A fixed-size best[2][2] array is used instead of a nested list. The sentinel value INF represents an uninitialized state. Integer overflow is not a concern because frequencies never exceed 30000.
Worked Examples
Example 1
Input:
s = "12233"
k = 4
Consider pair:
a = '1'
b = '3'
Prefix counts:
| i | preA | preB |
|---|---|---|
| 0 | 0 | 0 |
| 1 | 1 | 0 |
| 2 | 1 | 0 |
| 3 | 1 | 0 |
| 4 | 1 | 1 |
| 5 | 1 | 2 |
At r = 5:
freq('1') = 1
freq('3') = 2
Parity requirements:
1 is odd
2 is even and non-zero
Difference:
1 - 2 = -1
No larger valid value exists.
Answer:
-1
Example 2
Input:
s = "1122211"
k = 3
Optimal substring:
"11222"
Frequencies:
| Digit | Count |
|---|---|
| 1 | 2 |
| 2 | 3 |
Choose:
a = '2'
b = '1'
Then:
3 - 2 = 1
Answer:
1
Example 3
Input:
s = "110"
k = 3
Only substring:
"110"
Frequencies:
| Digit | Count |
|---|---|
| 1 | 2 |
| 0 | 1 |
Choose:
a = '0'
b = '1'
Difference:
1 - 2 = -1
Answer:
-1
Complexity Analysis
| Measure | Complexity | Explanation |
|---|---|---|
| Time | O(20n) = O(n) | Twenty ordered digit pairs, linear scan for each |
| Space | O(n) | Prefix arrays for one digit pair |
The alphabet contains only five symbols, so the number of ordered pairs is fixed at twenty. For each pair, every index enters and leaves the sliding structure at most once, producing a linear scan. Therefore the total running time is linear in the length of the string.
Test Cases
sol = Solution()
assert sol.maxDifference("12233", 4) == -1 # example 1
assert sol.maxDifference("1122211", 3) == 1 # example 2
assert sol.maxDifference("110", 3) == -1 # example 3
assert sol.maxDifference("000", 1) == -1 # smallest repeated digit case
assert sol.maxDifference("0011", 4) == -1 # entire string only
assert sol.maxDifference("22211", 3) == 1 # odd 2s, even 1s
assert sol.maxDifference("11122", 3) == 1 # symmetric variant
assert sol.maxDifference("01234", 3) >= -1 # all digits distinct
assert sol.maxDifference("2222200", 3) == 3 # large positive difference
assert sol.maxDifference("444440000", 3) == 3 # another positive case
assert sol.maxDifference("1212121212", 2) >= 0 # alternating pattern
assert sol.maxDifference("000111222333444", 5) >= -1 # larger mixed input
Test Summary
| Test | Why |
|---|---|
"12233", 4 |
Official example 1 |
"1122211", 3 |
Official example 2 |
"110", 3 |
Official example 3 |
"000", 1 |
Single digit repeated |
"0011", 4 |
Whole string must be used |
"22211", 3 |
Positive answer with odd/even frequencies |
"11122", 3 |
Reversed frequency distribution |
"01234", 3 |
All digits unique |
"2222200", 3 |
Large positive difference |
"444440000", 3 |
Multiple repeated digits |
"1212121212", 2 |
Alternating pattern |
"000111222333444", 5 |
Larger mixed-frequency input |
Edge Cases
Substrings With No Occurrence of b
A substring where freq[b] = 0 is invalid even though zero is mathematically even. This is a common source of mistakes. The implementation explicitly enforces:
$$freq_b > 0$$
through the condition:
pre_b[left] < pre_b[r]
which guarantees at least one occurrence of b inside the substring.
Negative Answers
The maximum valid difference is not guaranteed to be positive. Example 1 and Example 3 both produce -1. An implementation that initializes the answer to 0 would incorrectly return a non-existent positive result. The solution initializes the answer to a very small value so negative answers are preserved.

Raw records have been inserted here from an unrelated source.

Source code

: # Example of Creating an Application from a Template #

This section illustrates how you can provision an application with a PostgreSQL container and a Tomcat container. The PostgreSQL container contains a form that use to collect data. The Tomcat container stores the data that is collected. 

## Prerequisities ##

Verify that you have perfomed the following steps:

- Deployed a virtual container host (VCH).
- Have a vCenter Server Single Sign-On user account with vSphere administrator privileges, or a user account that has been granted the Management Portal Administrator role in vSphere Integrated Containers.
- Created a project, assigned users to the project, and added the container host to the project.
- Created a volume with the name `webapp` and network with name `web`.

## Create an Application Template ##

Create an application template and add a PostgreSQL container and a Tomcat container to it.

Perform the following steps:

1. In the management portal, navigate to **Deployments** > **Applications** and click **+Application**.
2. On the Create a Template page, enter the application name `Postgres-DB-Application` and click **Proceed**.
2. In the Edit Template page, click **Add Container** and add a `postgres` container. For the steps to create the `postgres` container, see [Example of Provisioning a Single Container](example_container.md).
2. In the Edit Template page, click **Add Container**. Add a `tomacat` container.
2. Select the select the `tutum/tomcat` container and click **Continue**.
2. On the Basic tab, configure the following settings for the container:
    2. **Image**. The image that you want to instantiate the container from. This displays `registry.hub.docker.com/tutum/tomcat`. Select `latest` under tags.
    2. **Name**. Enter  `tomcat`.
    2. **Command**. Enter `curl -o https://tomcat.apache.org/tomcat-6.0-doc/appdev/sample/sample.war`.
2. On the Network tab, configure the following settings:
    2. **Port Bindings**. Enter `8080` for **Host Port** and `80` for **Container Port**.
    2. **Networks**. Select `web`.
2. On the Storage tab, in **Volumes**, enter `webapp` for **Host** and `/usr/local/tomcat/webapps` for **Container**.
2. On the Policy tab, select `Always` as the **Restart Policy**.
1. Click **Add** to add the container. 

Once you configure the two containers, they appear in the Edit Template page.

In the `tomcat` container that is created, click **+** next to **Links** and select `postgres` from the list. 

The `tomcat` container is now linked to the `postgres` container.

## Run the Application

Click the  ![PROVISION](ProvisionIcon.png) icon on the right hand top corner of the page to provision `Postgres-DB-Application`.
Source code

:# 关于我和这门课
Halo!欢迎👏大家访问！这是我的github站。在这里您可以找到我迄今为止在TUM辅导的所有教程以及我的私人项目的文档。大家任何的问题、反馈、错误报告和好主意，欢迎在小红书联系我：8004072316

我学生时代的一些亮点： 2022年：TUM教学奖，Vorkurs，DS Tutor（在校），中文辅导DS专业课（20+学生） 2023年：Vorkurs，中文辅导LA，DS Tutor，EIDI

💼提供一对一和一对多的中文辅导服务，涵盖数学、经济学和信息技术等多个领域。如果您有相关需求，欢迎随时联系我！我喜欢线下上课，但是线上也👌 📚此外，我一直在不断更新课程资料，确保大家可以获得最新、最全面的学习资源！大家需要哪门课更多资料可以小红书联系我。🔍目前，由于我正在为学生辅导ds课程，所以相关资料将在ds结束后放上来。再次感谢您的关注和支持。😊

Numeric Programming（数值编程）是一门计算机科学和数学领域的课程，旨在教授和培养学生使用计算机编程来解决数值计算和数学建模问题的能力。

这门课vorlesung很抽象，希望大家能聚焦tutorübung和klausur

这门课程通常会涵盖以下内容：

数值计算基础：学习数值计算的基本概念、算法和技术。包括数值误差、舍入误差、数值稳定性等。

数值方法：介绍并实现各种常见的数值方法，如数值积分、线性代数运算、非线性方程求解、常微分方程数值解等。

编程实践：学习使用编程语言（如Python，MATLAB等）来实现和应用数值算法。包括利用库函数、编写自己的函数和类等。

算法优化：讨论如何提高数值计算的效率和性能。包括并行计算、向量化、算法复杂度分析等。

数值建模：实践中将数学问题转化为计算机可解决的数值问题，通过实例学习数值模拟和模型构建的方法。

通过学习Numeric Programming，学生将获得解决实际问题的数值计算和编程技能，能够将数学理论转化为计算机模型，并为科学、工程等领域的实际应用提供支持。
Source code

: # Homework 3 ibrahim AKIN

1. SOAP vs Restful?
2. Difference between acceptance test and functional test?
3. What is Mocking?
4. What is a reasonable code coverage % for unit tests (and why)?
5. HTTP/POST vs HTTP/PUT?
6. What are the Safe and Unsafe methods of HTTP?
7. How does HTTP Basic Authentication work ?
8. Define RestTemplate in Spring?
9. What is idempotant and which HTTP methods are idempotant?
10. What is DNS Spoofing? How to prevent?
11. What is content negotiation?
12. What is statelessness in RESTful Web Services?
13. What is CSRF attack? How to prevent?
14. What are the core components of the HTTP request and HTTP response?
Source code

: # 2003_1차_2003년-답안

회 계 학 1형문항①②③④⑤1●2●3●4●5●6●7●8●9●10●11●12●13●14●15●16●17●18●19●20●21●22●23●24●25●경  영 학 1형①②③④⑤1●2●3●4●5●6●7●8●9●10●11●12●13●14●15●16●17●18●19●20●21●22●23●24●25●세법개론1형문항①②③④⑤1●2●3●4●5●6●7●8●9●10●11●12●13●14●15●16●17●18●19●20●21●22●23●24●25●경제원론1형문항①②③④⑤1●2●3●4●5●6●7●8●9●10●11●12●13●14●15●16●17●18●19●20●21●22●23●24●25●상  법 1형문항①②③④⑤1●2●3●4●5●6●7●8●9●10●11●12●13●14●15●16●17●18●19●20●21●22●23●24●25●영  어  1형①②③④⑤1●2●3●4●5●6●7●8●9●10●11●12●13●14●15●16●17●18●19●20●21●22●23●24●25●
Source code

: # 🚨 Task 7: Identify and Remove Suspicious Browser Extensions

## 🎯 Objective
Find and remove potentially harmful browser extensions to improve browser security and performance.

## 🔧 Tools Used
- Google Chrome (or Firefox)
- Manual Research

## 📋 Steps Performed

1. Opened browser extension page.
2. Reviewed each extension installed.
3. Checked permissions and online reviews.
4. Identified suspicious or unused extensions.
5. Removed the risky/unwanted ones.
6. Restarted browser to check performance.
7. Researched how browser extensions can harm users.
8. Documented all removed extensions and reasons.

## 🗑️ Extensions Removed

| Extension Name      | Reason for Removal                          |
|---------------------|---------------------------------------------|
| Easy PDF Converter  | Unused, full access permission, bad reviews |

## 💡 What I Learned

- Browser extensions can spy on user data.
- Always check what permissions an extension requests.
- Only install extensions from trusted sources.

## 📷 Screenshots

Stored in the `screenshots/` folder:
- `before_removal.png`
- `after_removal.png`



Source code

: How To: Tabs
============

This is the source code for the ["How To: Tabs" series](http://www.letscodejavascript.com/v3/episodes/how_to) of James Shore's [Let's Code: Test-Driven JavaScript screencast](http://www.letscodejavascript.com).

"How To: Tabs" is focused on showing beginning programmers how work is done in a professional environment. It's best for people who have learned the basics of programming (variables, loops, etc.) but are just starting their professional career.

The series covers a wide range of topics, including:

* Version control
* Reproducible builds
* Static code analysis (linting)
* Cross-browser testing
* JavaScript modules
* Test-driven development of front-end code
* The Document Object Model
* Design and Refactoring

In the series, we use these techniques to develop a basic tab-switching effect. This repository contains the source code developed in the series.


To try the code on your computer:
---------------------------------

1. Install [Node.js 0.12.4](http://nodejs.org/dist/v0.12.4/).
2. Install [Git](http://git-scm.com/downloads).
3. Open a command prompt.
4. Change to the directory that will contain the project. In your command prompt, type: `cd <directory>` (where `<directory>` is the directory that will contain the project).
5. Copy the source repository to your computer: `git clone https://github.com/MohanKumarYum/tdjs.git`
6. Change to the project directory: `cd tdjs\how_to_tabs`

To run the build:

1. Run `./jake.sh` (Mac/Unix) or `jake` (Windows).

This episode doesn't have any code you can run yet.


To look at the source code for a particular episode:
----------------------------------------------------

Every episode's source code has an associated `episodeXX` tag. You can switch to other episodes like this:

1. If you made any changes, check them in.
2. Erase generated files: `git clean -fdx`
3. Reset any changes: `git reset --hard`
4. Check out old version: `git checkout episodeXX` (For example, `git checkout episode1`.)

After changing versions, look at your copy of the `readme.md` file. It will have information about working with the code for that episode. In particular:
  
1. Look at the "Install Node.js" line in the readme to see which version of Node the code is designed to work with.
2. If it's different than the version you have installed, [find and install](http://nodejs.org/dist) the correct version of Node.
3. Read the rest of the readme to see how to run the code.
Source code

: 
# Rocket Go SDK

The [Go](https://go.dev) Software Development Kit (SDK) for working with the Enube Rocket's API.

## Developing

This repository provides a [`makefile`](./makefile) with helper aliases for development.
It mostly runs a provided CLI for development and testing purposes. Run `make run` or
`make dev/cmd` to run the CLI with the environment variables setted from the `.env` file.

Entire String Is the Only Valid Substring
When k = n, only the whole string can be considered. Some algorithms accidentally assume multiple windows exist or fail when the sliding structure receives very few candidates. The prefix-based formulation naturally handles this case because the scan still evaluates the single valid endpoint.
Parity Matching
A very subtle bug is using the wrong parity relationship. For freq[a] to be odd, the parities of the two prefixes must differ. For freq[b] to be even, the parities must match. The implementation derives the required left parity directly from the current right parity:
need_pa = parity(preA[r]) ^ 1
need_pb = parity(preB[r])
which guarantees that every accepted substring satisfies the required parity conditions.